A high-performance all-solid-state supercapacitor with graphene-doped carbon material electrodes and a graphene oxide-doped ion gel electrolyte

Two major issues of conventional supercapacitors, composed of a separator, two electrodes, and liquid electrolyte, are their low package energy density and the leakage of the liquid electrolyte. Therefore, great efforts have been dedicated in development of all-solid-state supercapacitors with higher energy density. Here we demonstrate a high-performance all-solid-state supercapacitor with a graphene-doped carbon electrode material and a graphene oxide (GO)-doped ion gel as a gel polymer electrolyte and separator.
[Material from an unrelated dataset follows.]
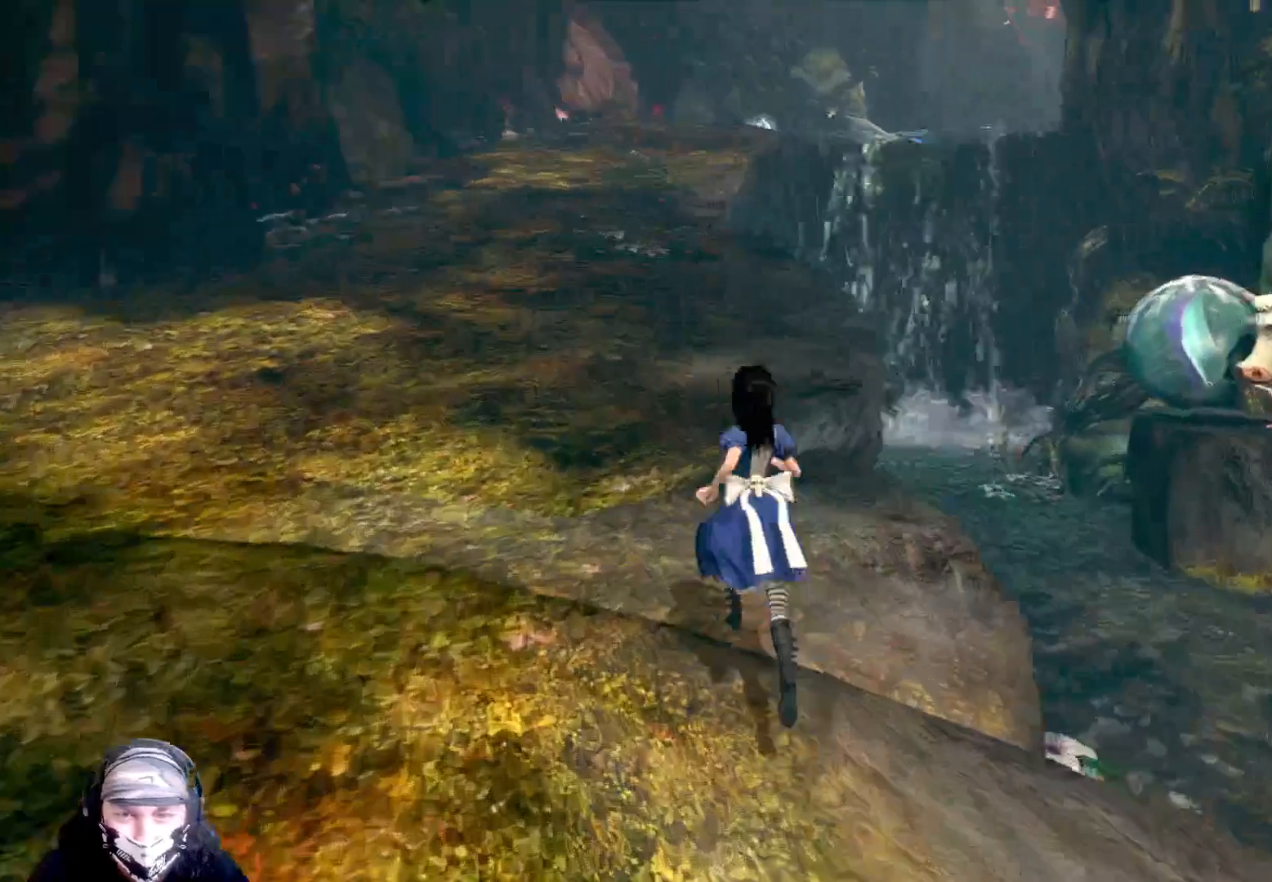
{"buttons": [], "left_stick": "center", "right_stick": "center", "events": [[200, "right_stick", "center"]]}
Because of the ultrahigh specific surface area (3193 m2 g−1), suitable pore-size distribution (primarily 1–4 nm), and excellent electrical conductivity (67 S m−1) of the graphene-doped carbon material, as well as the broad electrochemical window (0–3.5 V) and high ionic conductivity of the GO-doped ion gel, the all-solid-state supercapacitor demonstrates outstanding performance with a specific capacitance of 190 F g−1 and energy density of 76 Wh kg−1 at 1 A g−1, and a specific capacitance of 160 F g−1 and energy density of 57 Wh kg−1 at 10 A g−1. In addition, the all-solid-state supercapacitor exhibits similar and excellent performance as does the compared conventional liquid supercapacitor in respect of specific capacitance, capacitance retention, internal resistance, and frequency response.